### [Exercise objective]
Reproduce every row below character for character, omitting the pictures from your answer.

### [Data shown]
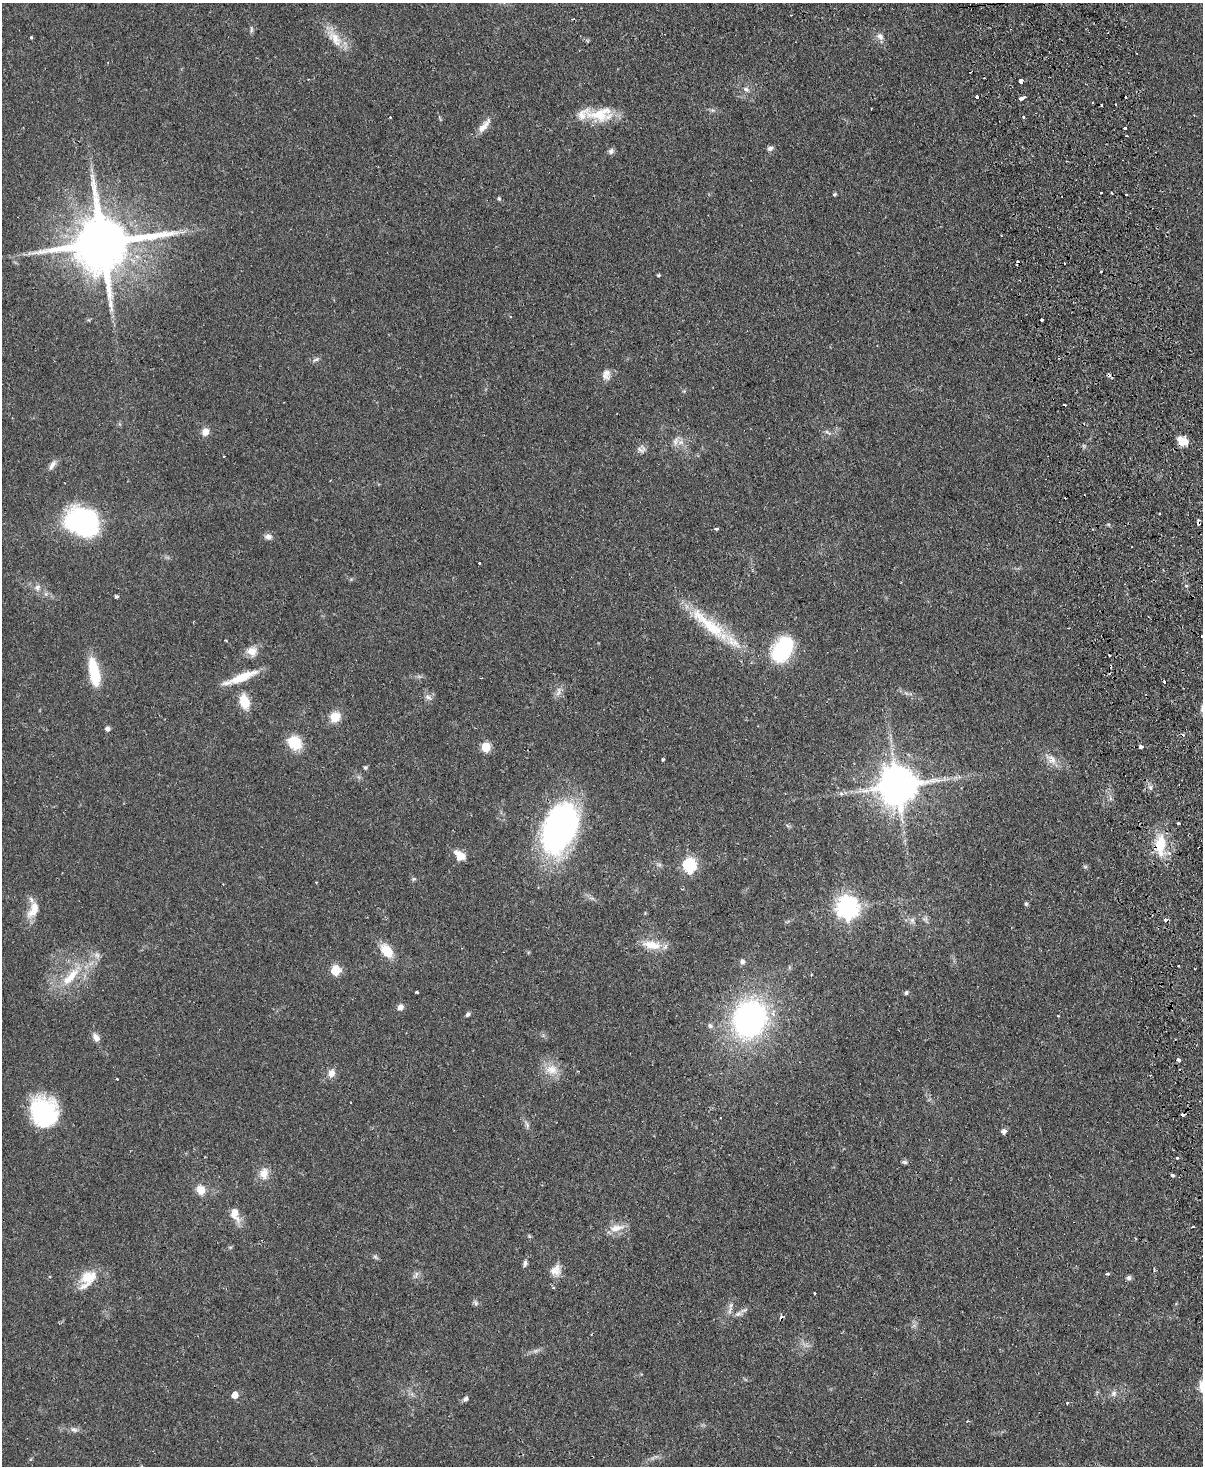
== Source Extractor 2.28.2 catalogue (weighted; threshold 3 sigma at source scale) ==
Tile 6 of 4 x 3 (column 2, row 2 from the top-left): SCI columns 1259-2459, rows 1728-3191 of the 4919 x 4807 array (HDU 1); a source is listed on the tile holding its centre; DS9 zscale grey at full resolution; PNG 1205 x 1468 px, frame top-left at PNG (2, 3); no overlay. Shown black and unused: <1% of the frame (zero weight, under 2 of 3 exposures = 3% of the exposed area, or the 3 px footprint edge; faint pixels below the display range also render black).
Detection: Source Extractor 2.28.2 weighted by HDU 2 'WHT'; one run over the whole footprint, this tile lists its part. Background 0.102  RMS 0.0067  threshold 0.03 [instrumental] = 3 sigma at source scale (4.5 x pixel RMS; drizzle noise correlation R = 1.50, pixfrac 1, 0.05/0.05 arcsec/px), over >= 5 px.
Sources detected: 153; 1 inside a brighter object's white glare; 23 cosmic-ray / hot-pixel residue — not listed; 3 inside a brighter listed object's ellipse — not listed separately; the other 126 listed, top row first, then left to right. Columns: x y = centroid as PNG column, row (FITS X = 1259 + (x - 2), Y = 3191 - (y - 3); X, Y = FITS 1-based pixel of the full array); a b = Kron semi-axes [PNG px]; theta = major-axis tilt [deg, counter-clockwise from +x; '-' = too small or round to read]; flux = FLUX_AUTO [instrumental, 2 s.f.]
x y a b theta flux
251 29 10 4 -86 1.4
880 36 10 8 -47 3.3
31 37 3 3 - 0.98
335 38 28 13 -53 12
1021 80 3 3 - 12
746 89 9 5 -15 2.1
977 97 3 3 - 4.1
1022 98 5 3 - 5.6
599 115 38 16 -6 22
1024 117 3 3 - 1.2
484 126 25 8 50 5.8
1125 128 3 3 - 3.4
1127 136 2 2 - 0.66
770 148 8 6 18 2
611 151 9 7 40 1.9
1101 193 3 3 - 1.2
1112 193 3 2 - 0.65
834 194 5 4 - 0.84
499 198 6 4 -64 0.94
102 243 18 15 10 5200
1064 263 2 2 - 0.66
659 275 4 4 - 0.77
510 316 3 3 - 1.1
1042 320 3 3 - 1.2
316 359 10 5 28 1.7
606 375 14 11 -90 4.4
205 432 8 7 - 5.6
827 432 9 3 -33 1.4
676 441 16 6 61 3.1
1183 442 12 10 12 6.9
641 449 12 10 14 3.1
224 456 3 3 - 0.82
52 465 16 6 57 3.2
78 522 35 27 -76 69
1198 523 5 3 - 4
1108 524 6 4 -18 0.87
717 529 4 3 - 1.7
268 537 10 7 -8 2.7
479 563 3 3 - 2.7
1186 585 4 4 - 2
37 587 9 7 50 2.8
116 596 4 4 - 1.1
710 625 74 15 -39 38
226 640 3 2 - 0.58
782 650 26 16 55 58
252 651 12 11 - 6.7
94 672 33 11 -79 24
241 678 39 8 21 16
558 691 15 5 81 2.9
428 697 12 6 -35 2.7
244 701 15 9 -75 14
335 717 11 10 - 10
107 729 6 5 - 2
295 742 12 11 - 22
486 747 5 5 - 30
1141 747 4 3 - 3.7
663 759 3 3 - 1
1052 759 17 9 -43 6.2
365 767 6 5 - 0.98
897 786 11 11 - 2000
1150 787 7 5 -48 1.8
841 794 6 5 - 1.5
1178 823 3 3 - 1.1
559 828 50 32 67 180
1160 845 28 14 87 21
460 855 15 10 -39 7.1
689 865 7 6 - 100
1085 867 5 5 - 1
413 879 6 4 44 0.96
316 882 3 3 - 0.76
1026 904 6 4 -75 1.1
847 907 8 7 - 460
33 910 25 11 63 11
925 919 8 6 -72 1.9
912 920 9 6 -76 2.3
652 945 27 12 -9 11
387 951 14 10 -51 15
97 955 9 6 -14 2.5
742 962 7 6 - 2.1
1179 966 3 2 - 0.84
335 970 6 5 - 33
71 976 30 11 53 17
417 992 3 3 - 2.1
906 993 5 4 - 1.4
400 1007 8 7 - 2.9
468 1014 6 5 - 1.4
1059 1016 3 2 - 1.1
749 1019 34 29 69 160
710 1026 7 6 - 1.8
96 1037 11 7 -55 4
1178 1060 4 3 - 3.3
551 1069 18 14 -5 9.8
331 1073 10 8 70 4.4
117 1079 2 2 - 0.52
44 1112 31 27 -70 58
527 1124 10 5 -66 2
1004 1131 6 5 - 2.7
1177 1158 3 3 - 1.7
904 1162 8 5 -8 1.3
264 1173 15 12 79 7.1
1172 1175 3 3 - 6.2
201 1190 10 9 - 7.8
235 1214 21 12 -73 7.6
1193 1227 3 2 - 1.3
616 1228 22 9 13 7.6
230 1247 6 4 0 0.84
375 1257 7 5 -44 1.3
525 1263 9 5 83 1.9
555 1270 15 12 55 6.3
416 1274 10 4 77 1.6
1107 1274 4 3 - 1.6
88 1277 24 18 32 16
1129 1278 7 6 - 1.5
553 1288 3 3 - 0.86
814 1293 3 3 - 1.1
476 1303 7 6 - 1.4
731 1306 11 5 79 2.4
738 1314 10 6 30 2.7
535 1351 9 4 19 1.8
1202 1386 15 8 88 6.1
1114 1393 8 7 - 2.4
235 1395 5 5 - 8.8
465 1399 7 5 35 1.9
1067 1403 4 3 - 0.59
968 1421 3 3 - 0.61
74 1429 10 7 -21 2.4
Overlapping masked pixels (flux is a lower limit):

### [Result]
== Source Extractor 2.28.2 catalogue (weighted; threshold 3 sigma at source scale) ==
Tile 6 of 4 x 3 (column 2, row 2 from the top-left): SCI columns 1259-2459, rows 1728-3191 of the 4919 x 4807 array (HDU 1); a source is listed on the tile holding its centre; DS9 zscale grey at full resolution; PNG 1205 x 1468 px, frame top-left at PNG (2, 3); no overlay. Shown black and unused: <1% of the frame (zero weight, under 2 of 3 exposures = 3% of the exposed area, or the 3 px footprint edge; faint pixels below the display range also render black).
Detection: Source Extractor 2.28.2 weighted by HDU 2 'WHT'; one run over the whole footprint, this tile lists its part. Background 0.102  RMS 0.0067  threshold 0.03 [instrumental] = 3 sigma at source scale (4.5 x pixel RMS; drizzle noise correlation R = 1.50, pixfrac 1, 0.05/0.05 arcsec/px), over >= 5 px.
Sources detected: 153; 1 inside a brighter object's white glare; 23 cosmic-ray / hot-pixel residue — not listed; 3 inside a brighter listed object's ellipse — not listed separately; the other 126 listed, top row first, then left to right. Columns: x y = centroid as PNG column, row (FITS X = 1259 + (x - 2), Y = 3191 - (y - 3); X, Y = FITS 1-based pixel of the full array); a b = Kron semi-axes [PNG px]; theta = major-axis tilt [deg, counter-clockwise from +x; '-' = too small or round to read]; flux = FLUX_AUTO [instrumental, 2 s.f.]
x y a b theta flux
251 29 10 4 -86 1.4
880 36 10 8 -47 3.3
31 37 3 3 - 0.98
335 38 28 13 -53 12
1021 80 3 3 - 12
746 89 9 5 -15 2.1
977 97 3 3 - 4.1
1022 98 5 3 - 5.6
599 115 38 16 -6 22
1024 117 3 3 - 1.2
484 126 25 8 50 5.8
1125 128 3 3 - 3.4
1127 136 2 2 - 0.66
770 148 8 6 18 2
611 151 9 7 40 1.9
1101 193 3 3 - 1.2
1112 193 3 2 - 0.65
834 194 5 4 - 0.84
499 198 6 4 -64 0.94
102 243 18 15 10 5200
1064 263 2 2 - 0.66
659 275 4 4 - 0.77
510 316 3 3 - 1.1
1042 320 3 3 - 1.2
316 359 10 5 28 1.7
606 375 14 11 -90 4.4
205 432 8 7 - 5.6
827 432 9 3 -33 1.4
676 441 16 6 61 3.1
1183 442 12 10 12 6.9
641 449 12 10 14 3.1
224 456 3 3 - 0.82
52 465 16 6 57 3.2
78 522 35 27 -76 69
1198 523 5 3 - 4
1108 524 6 4 -18 0.87
717 529 4 3 - 1.7
268 537 10 7 -8 2.7
479 563 3 3 - 2.7
1186 585 4 4 - 2
37 587 9 7 50 2.8
116 596 4 4 - 1.1
710 625 74 15 -39 38
226 640 3 2 - 0.58
782 650 26 16 55 58
252 651 12 11 - 6.7
94 672 33 11 -79 24
241 678 39 8 21 16
558 691 15 5 81 2.9
428 697 12 6 -35 2.7
244 701 15 9 -75 14
335 717 11 10 - 10
107 729 6 5 - 2
295 742 12 11 - 22
486 747 5 5 - 30
1141 747 4 3 - 3.7
663 759 3 3 - 1
1052 759 17 9 -43 6.2
365 767 6 5 - 0.98
897 786 11 11 - 2000
1150 787 7 5 -48 1.8
841 794 6 5 - 1.5
1178 823 3 3 - 1.1
559 828 50 32 67 180
1160 845 28 14 87 21
460 855 15 10 -39 7.1
689 865 7 6 - 100
1085 867 5 5 - 1
413 879 6 4 44 0.96
316 882 3 3 - 0.76
1026 904 6 4 -75 1.1
847 907 8 7 - 460
33 910 25 11 63 11
925 919 8 6 -72 1.9
912 920 9 6 -76 2.3
652 945 27 12 -9 11
387 951 14 10 -51 15
97 955 9 6 -14 2.5
742 962 7 6 - 2.1
1179 966 3 2 - 0.84
335 970 6 5 - 33
71 976 30 11 53 17
417 992 3 3 - 2.1
906 993 5 4 - 1.4
400 1007 8 7 - 2.9
468 1014 6 5 - 1.4
1059 1016 3 2 - 1.1
749 1019 34 29 69 160
710 1026 7 6 - 1.8
96 1037 11 7 -55 4
1178 1060 4 3 - 3.3
551 1069 18 14 -5 9.8
331 1073 10 8 70 4.4
117 1079 2 2 - 0.52
44 1112 31 27 -70 58
527 1124 10 5 -66 2
1004 1131 6 5 - 2.7
1177 1158 3 3 - 1.7
904 1162 8 5 -8 1.3
264 1173 15 12 79 7.1
1172 1175 3 3 - 6.2
201 1190 10 9 - 7.8
235 1214 21 12 -73 7.6
1193 1227 3 2 - 1.3
616 1228 22 9 13 7.6
230 1247 6 4 0 0.84
375 1257 7 5 -44 1.3
525 1263 9 5 83 1.9
555 1270 15 12 55 6.3
416 1274 10 4 77 1.6
1107 1274 4 3 - 1.6
88 1277 24 18 32 16
1129 1278 7 6 - 1.5
553 1288 3 3 - 0.86
814 1293 3 3 - 1.1
476 1303 7 6 - 1.4
731 1306 11 5 79 2.4
738 1314 10 6 30 2.7
535 1351 9 4 19 1.8
1202 1386 15 8 88 6.1
1114 1393 8 7 - 2.4
235 1395 5 5 - 8.8
465 1399 7 5 35 1.9
1067 1403 4 3 - 0.59
968 1421 3 3 - 0.61
74 1429 10 7 -21 2.4
Overlapping masked pixels (flux is a lower limit):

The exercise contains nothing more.